I don't feed overenthusiastic plants like the Morning Glorys. Why get myself into even more trouble? (LOL)
You got more than you paid for. Hope that it's not too overwhelming. But you see I do believe in local plantfood like you do and now I know why. It's funny how we just "do" things without thinking. Thanks.
thanks for all that "food for thought"! I suppose you're exactly right and thinking about it as a form of fertilizing is the right model. It has just seemed curious to me that a garden could, in effect, be a honeycomb of ultra-micro pH zones that don't "leak" into one another. But if we think about fertilizing, it immediately becomes clear that fertilizing one half of my field will not do the job for the other half...
another spectacular photo from your spectacular gardens. What is the multi-stem maple in the background? And the green-so-green succulent looking plant in the foreground? (it looks almost like a big aloe by its form, but I think I can see that the surface texture is quite different).
I wish I knew what it was. I should ask at our Japanese Maple specialist. It has fabulous red seed pods. Here's a close up of it a month ago. It's a very hardy cultivar - full sun and wind don't bother it. The tree is about 20 years old. It's the first one to leaf out in the spring.
The bright green thing is a "foxtail fern". I only know it by that name. It grows anywhere. Shade, sun, you name it. And it it's a bright spot where ever it's planted. I'll look for a closer photo of the fern.
As is the maple, whatever it may be. Do you ever put your photos into PlantFiles?

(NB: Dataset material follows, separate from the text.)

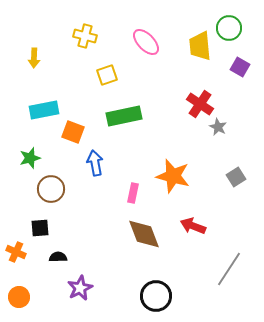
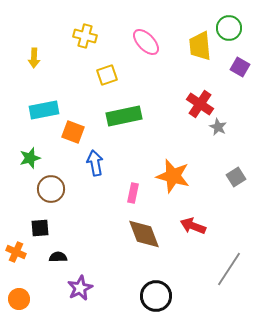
orange circle: moved 2 px down
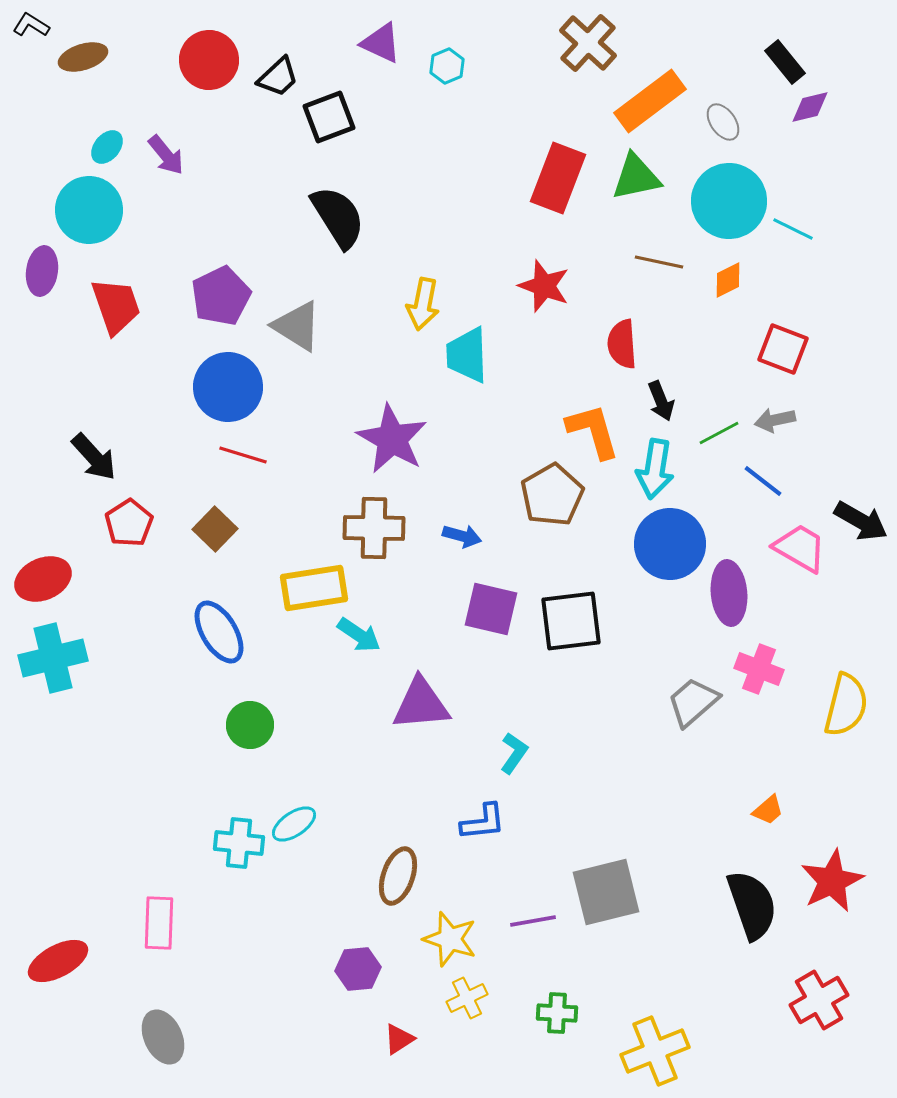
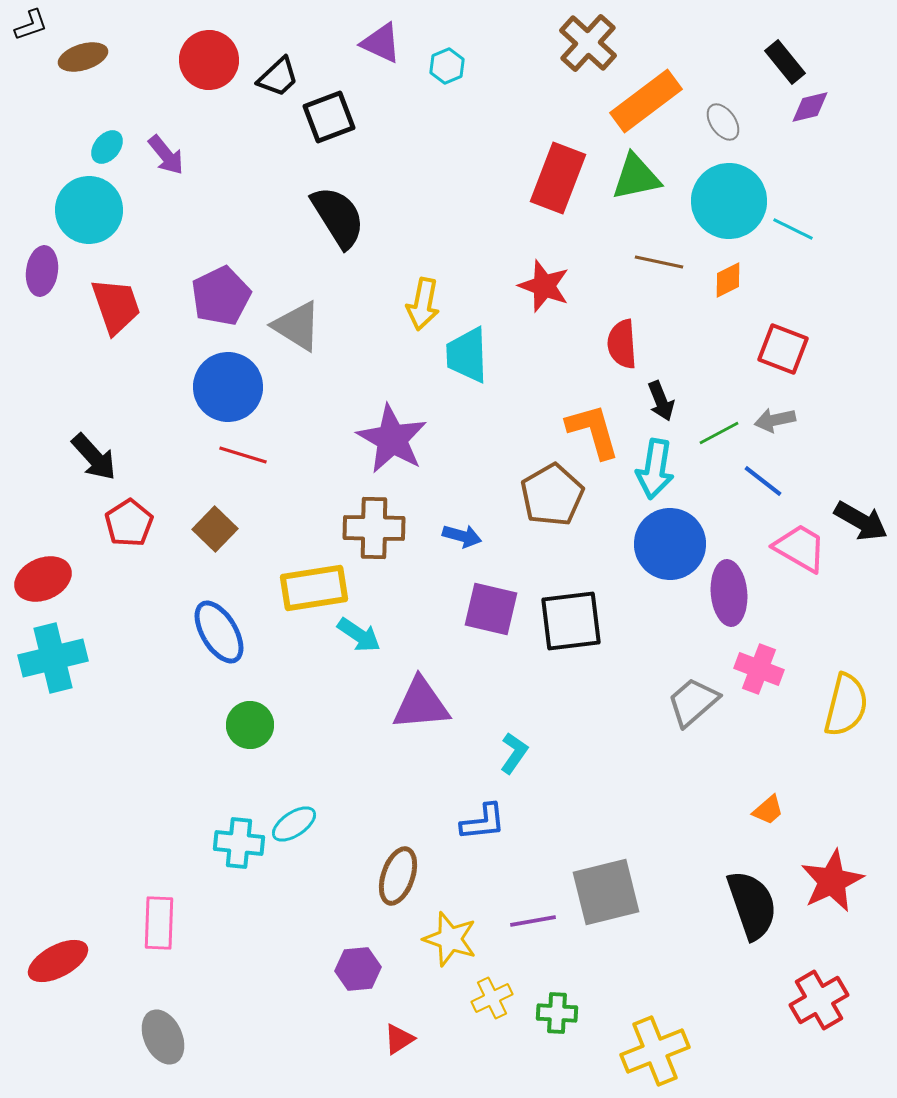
black L-shape at (31, 25): rotated 129 degrees clockwise
orange rectangle at (650, 101): moved 4 px left
yellow cross at (467, 998): moved 25 px right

That one with the seed pods would be a nice addition if/when you identify the cultivar. I really appreciate photos that show various details of the plant, plus ones like your last shot here, that show the whole. So often a catalog will only show a plant in its most spectacular phase, or show only its bloom, etc., when what you really want to know is how it's going to look the rest of the year. PlantFiles is so good for that (among other virtues).
altering foliar pH to deal with powdery mildew? I haven't heard of that, but want to! Powdery mildew does seem to thrive here. Altering pH down I'm guessing? A foliar iron sprays for example?
I can't find the website of the people who told me about the ph adjustment and they didn't send me a bill with the products I bought there.
But you might laugh. I found a site that said when you feed Clematis you should feed 50 square feet around them. At least!
Duh! I just called another website and they said that you use a product called Ph-up. And you get the diluted water to 8 or 9 and put it on your plants. Evidently mildew can't live in that much Ph. There's a measuring device that measures the ph of the water.
I asked him about fertilizing by plant and he said it's the only way to do it.